• **Your assignment**
The whole listing below should be printed again exactly, with no images.

• **Supplied data**
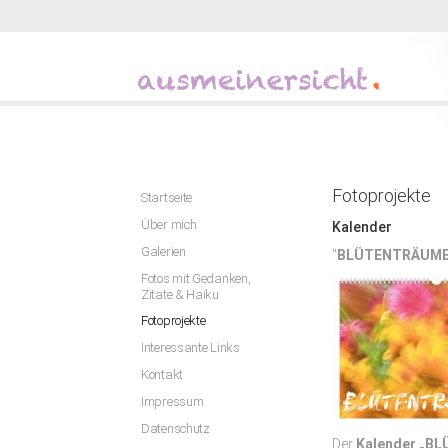
Fotoprojekte
Startseite
Über mich
Kalender
Galerien
"
BLÜTENTRÄUME
Fotos mit Gedanken,
Zitate & Haiku
Fotoprojekte
Interessante Links
Kontakt
Impressum
Datenschutz
Der
Kalender „B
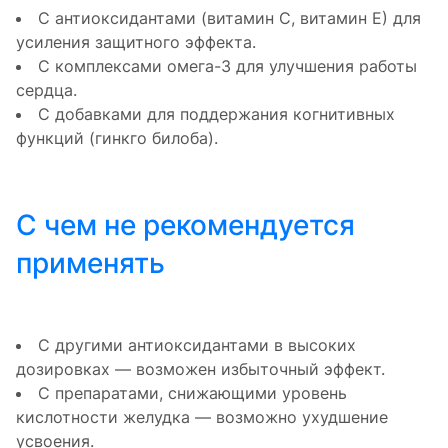
С антиоксидантами (витамин С, витамин Е) для
усиления защитного эффекта.
С комплексами омега-3 для улучшения работы
сердца.
С добавками для поддержания когнитивных
функций (гинкго билоба).
С чем не рекомендуется
применять
С другими антиоксидантами в высоких
дозировках — возможен избыточный эффект.
С препаратами, снижающими уровень
кислотности желудка — возможно ухудшение
усвоения.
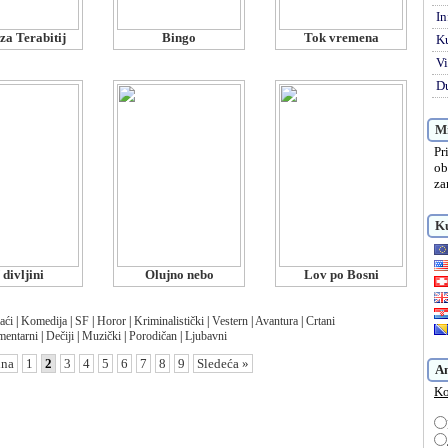
In
za Terabitij
Bingo
Tok vremena
K
Vi
Du
Mi
Pr
ob
za
Ku
 divljini
Olujno nebo
Lov po Bosni
aći
|
Komedija
|
SF
|
Horor
|
Kriminalistički
|
Vestern
|
Avantura
|
Crtani
entarni
|
Dečiji
|
Muzički
|
Porodičan
|
Ljubavni
dna
1
2
3
4
5
6
7
8
9
Sledeća »
A
Ko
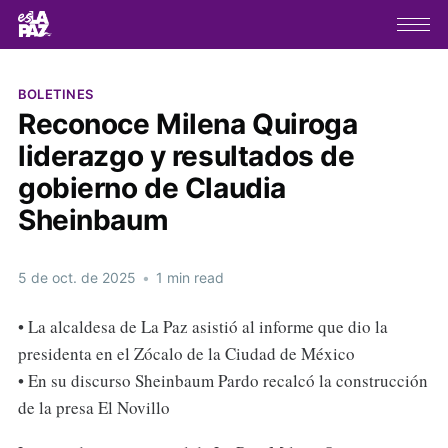
BOLETINES
Reconoce Milena Quiroga
liderazgo y resultados de
gobierno de Claudia
Sheinbaum
5 de oct. de 2025
•
1 min read
• La alcaldesa de La Paz asistió al informe que dio la
presidenta en el Zócalo de la Ciudad de México
• En su discurso Sheinbaum Pardo recalcó la construcción
de la presa El Novillo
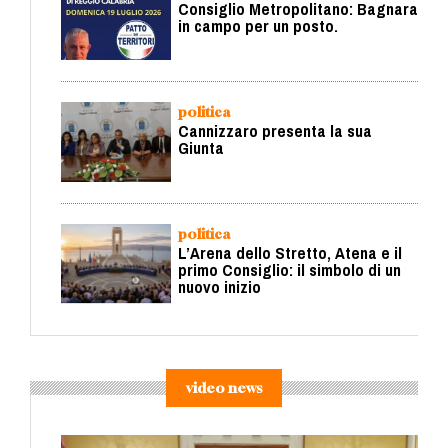
Consiglio Metropolitano: Bagnara
in campo per un posto.
politica
Cannizzaro presenta la sua
Giunta
politica
L’Arena dello Stretto, Atena e il
primo Consiglio: il simbolo di un
nuovo inizio
video news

• **Solution below**
Fotoprojekte
Startseite
Über mich
Kalender
Galerien
"
BLÜTENTRÄUME
Fotos mit Gedanken,
Zitate & Haiku
Fotoprojekte
Interessante Links
Kontakt
Impressum
Datenschutz
Der
Kalender „B
С антиоксидантами (витамин С, витамин Е) для
усиления защитного эффекта.
С комплексами омега-3 для улучшения работы
сердца.
С добавками для поддержания когнитивных
функций (гинкго билоба).
С чем не рекомендуется
применять
С другими антиоксидантами в высоких
дозировках — возможен избыточный эффект.
С препаратами, снижающими уровень
кислотности желудка — возможно ухудшение
усвоения.
In
za Terabitij
Bingo
Tok vremena
K
Vi
Du
Mi
Pr
ob
za
Ku
 divljini
Olujno nebo
Lov po Bosni
aći
|
Komedija
|
SF
|
Horor
|
Kriminalistički
|
Vestern
|
Avantura
|
Crtani
entarni
|
Dečiji
|
Muzički
|
Porodičan
|
Ljubavni
dna
1
2
3
4
5
6
7
8
9
Sledeća »
A
Ko
BOLETINES
Reconoce Milena Quiroga
liderazgo y resultados de
gobierno de Claudia
Sheinbaum
5 de oct. de 2025
•
1 min read
• La alcaldesa de La Paz asistió al informe que dio la
presidenta en el Zócalo de la Ciudad de México
• En su discurso Sheinbaum Pardo recalcó la construcción
de la presa El Novillo
Consiglio Metropolitano: Bagnara
in campo per un posto.
politica
Cannizzaro presenta la sua
Giunta
politica
L’Arena dello Stretto, Atena e il
primo Consiglio: il simbolo di un
nuovo inizio
video news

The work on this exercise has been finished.